What the task requires: Copy every line of the rows below word for word, leaving out the pictures.

___

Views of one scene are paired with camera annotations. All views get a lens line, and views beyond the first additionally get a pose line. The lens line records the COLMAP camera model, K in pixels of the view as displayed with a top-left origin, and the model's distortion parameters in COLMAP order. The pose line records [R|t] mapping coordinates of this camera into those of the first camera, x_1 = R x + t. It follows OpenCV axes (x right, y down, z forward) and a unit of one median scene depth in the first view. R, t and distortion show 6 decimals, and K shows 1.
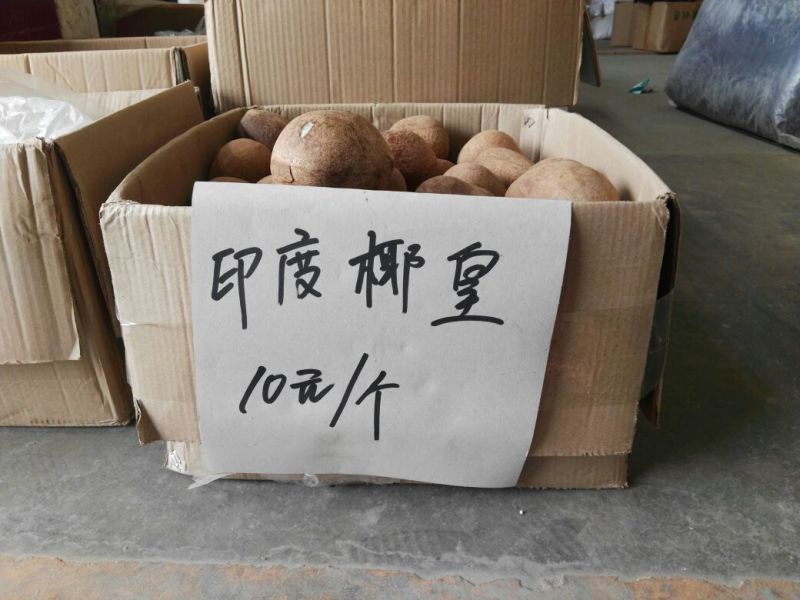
lens RADIAL K [[655.0, 0, 400.0], [0, 655.0, 300.0], [0, 0, 1]] dist [0.037801, -0.122969]
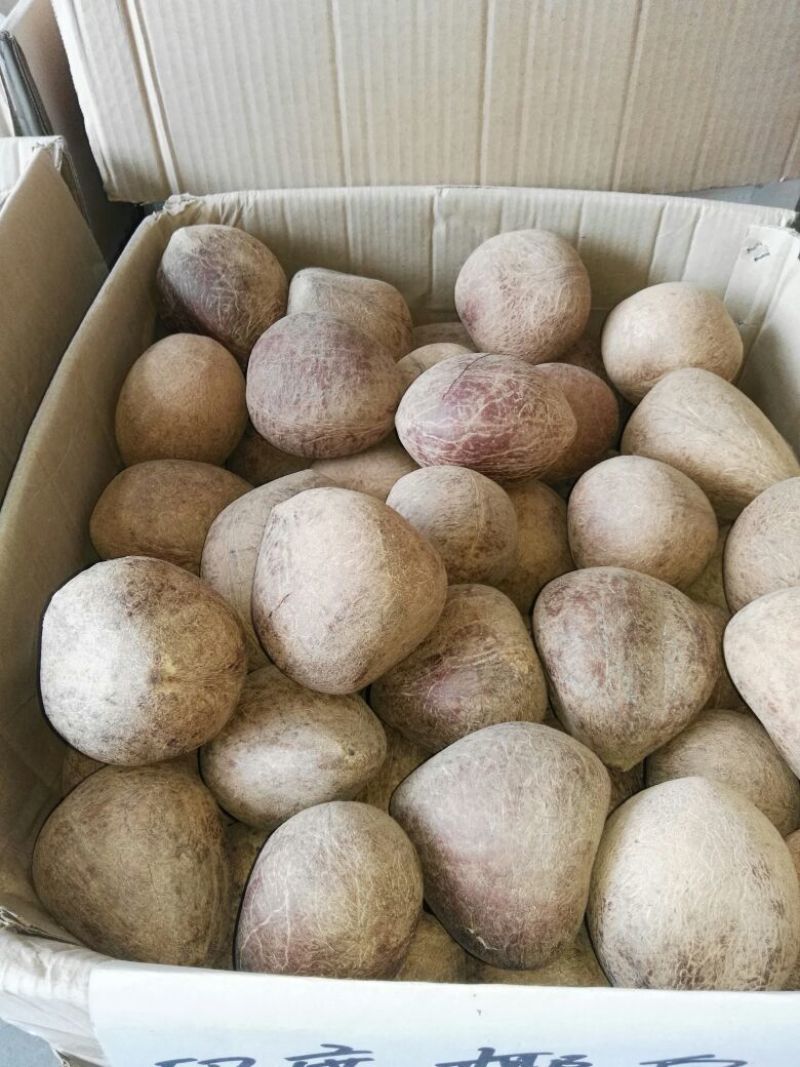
lens RADIAL K [[873.6, 0, 432.8], [0, 873.6, 531.5], [0, 0, 1]] dist [0.037801, -0.122969]
pose [[0.999827, 0.007589, 0.017000, -0.052574], [-0.014677, 0.883099, 0.468957, -0.382671], [-0.011453, -0.469126, 0.883057, 0.328454]]
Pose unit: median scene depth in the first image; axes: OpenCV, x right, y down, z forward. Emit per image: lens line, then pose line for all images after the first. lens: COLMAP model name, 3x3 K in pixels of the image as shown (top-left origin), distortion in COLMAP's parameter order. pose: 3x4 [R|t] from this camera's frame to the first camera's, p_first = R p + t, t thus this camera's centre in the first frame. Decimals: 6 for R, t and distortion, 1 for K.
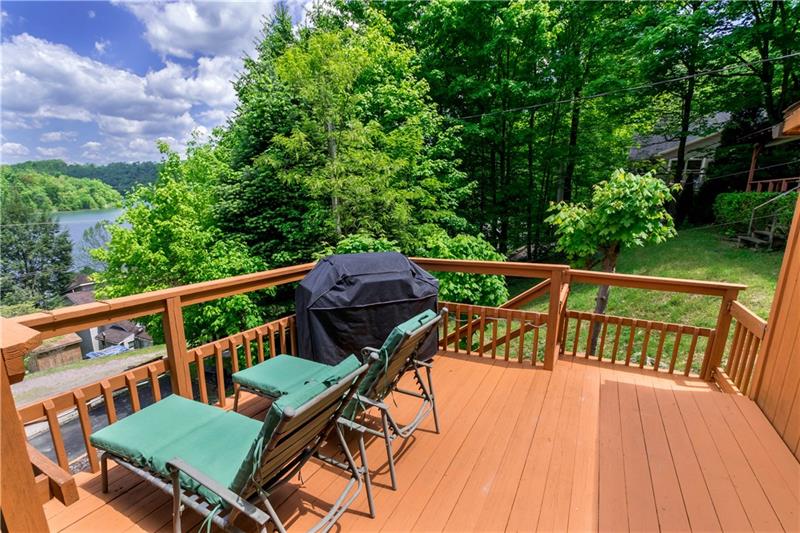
lens RADIAL K [[371.1, 0, 397.7], [0, 371.1, 277.4], [0, 0, 1]] dist [-0.002881, -0.000071]
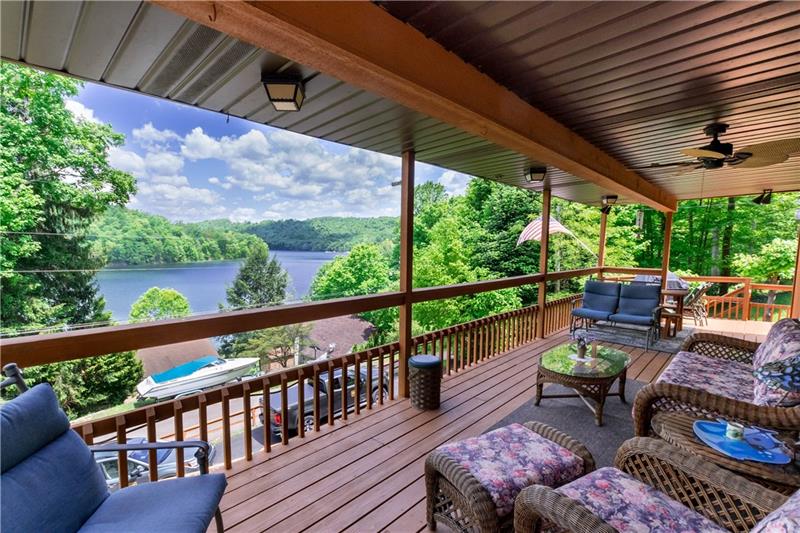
lens RADIAL K [[383.6, 0, 396.9], [0, 383.6, 281.6], [0, 0, 1]] dist [-0.000799, 0.000603]
pose [[0.968101, 0.034182, -0.248218, -0.433060], [-0.067580, 0.989559, -0.127305, 0.171773], [0.241275, 0.140018, 0.960303, -0.725446]]
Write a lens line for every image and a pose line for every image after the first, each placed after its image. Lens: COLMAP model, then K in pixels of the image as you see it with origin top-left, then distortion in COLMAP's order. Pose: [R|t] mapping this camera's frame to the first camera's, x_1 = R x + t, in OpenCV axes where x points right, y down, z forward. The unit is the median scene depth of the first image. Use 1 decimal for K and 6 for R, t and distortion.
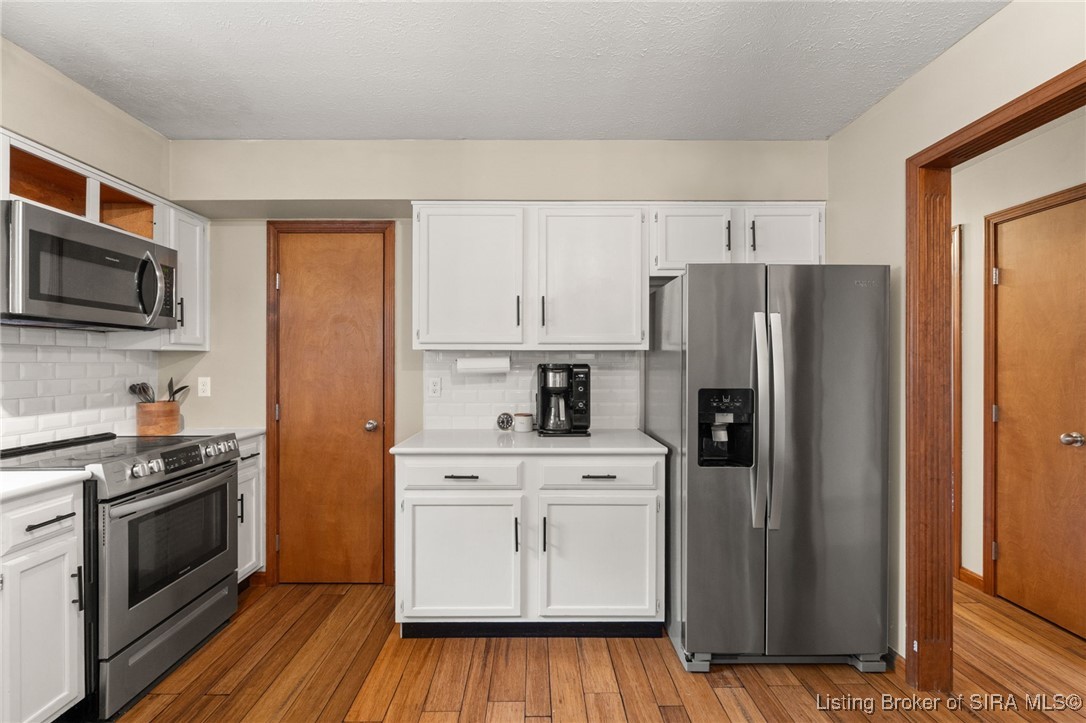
lens RADIAL K [[484.7, 0, 543.7], [0, 484.7, 360.9], [0, 0, 1]] dist [-0.004005, 0.001171]
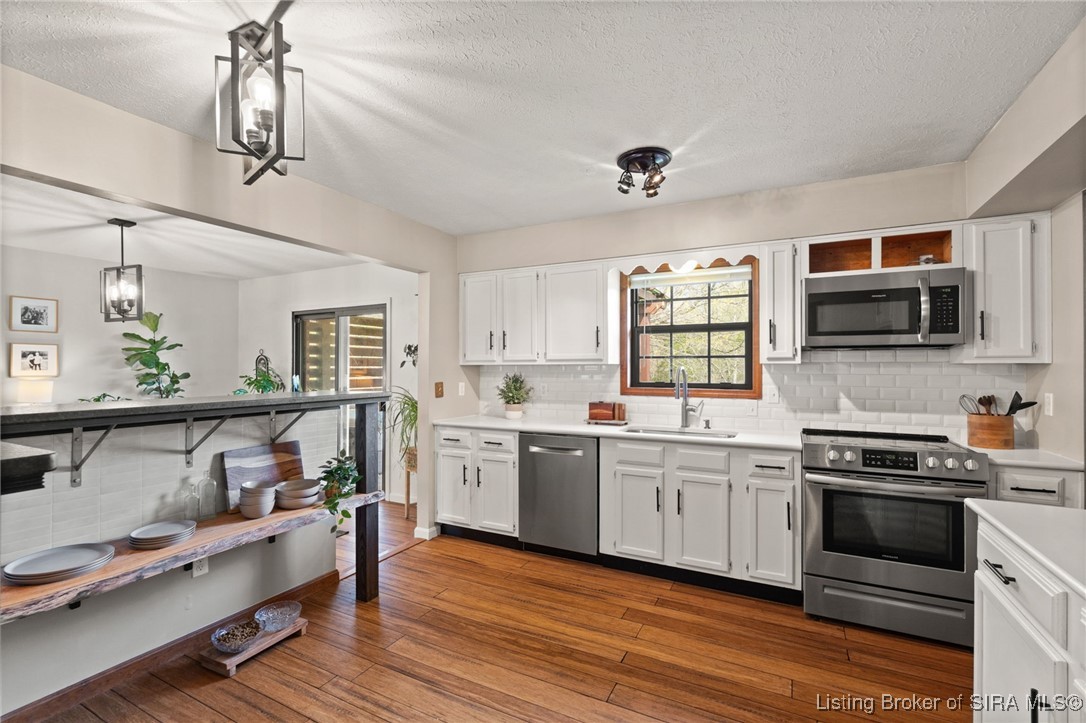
lens RADIAL K [[484.7, 0, 538.7], [0, 484.7, 359.1], [0, 0, 1]] dist [-0.004005, 0.001171]
pose [[-0.480709, -0.010611, -0.876816, 0.581917], [0.003189, 0.999899, -0.013849, -0.022271], [0.876875, -0.009454, -0.480626, 0.707461]]
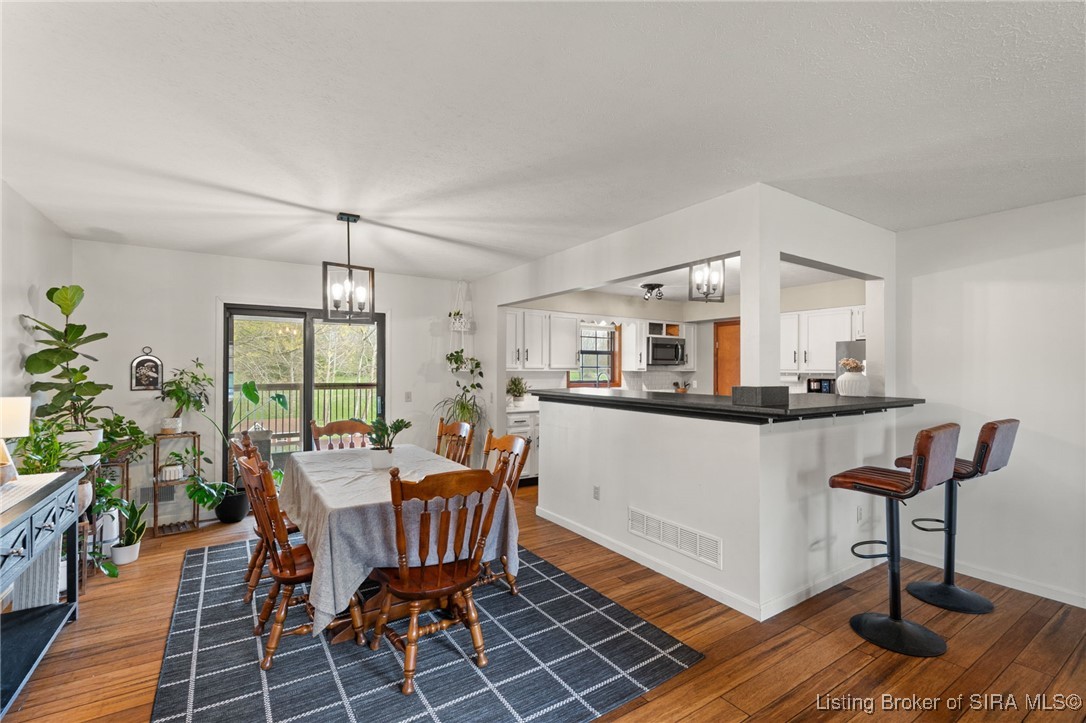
lens RADIAL K [[484.7, 0, 540.7], [0, 484.7, 363.4], [0, 0, 1]] dist [-0.004005, 0.001171]
pose [[0.536912, -0.004081, -0.843629, 1.347278], [-0.005378, 0.999951, -0.008260, -0.044477], [0.843621, 0.008973, 0.536863, -1.426585]]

___

Response below:
Views of one scene are paired with camera annotations. All views get a lens line, and views beyond the first additionally get a pose line. The lens line records the COLMAP camera model, K in pixels of the view as displayed with a top-left origin, and the model's distortion parameters in COLMAP order. The pose line records [R|t] mapping coordinates of this camera into those of the first camera, x_1 = R x + t. It follows OpenCV axes (x right, y down, z forward) and a unit of one median scene depth in the first view. R, t and distortion show 6 decimals, and K shows 1.
lens RADIAL K [[655.0, 0, 400.0], [0, 655.0, 300.0], [0, 0, 1]] dist [0.037801, -0.122969]
lens RADIAL K [[873.6, 0, 432.8], [0, 873.6, 531.5], [0, 0, 1]] dist [0.037801, -0.122969]
pose [[0.999827, 0.007589, 0.017000, -0.052574], [-0.014677, 0.883099, 0.468957, -0.382671], [-0.011453, -0.469126, 0.883057, 0.328454]]
Pose unit: median scene depth in the first image; axes: OpenCV, x right, y down, z forward. Emit per image: lens line, then pose line for all images after the first. lens: COLMAP model name, 3x3 K in pixels of the image as shown (top-left origin), distortion in COLMAP's parameter order. pose: 3x4 [R|t] from this camera's frame to the first camera's, p_first = R p + t, t thus this camera's centre in the first frame. Decimals: 6 for R, t and distortion, 1 for K.
lens RADIAL K [[371.1, 0, 397.7], [0, 371.1, 277.4], [0, 0, 1]] dist [-0.002881, -0.000071]
lens RADIAL K [[383.6, 0, 396.9], [0, 383.6, 281.6], [0, 0, 1]] dist [-0.000799, 0.000603]
pose [[0.968101, 0.034182, -0.248218, -0.433060], [-0.067580, 0.989559, -0.127305, 0.171773], [0.241275, 0.140018, 0.960303, -0.725446]]
Write a lens line for every image and a pose line for every image after the first, each placed after its image. Lens: COLMAP model, then K in pixels of the image as you see it with origin top-left, then distortion in COLMAP's order. Pose: [R|t] mapping this camera's frame to the first camera's, x_1 = R x + t, in OpenCV axes where x points right, y down, z forward. The unit is the median scene depth of the first image. Use 1 decimal for K and 6 for R, t and distortion.
lens RADIAL K [[484.7, 0, 543.7], [0, 484.7, 360.9], [0, 0, 1]] dist [-0.004005, 0.001171]
lens RADIAL K [[484.7, 0, 538.7], [0, 484.7, 359.1], [0, 0, 1]] dist [-0.004005, 0.001171]
pose [[-0.480709, -0.010611, -0.876816, 0.581917], [0.003189, 0.999899, -0.013849, -0.022271], [0.876875, -0.009454, -0.480626, 0.707461]]
lens RADIAL K [[484.7, 0, 540.7], [0, 484.7, 363.4], [0, 0, 1]] dist [-0.004005, 0.001171]
pose [[0.536912, -0.004081, -0.843629, 1.347278], [-0.005378, 0.999951, -0.008260, -0.044477], [0.843621, 0.008973, 0.536863, -1.426585]]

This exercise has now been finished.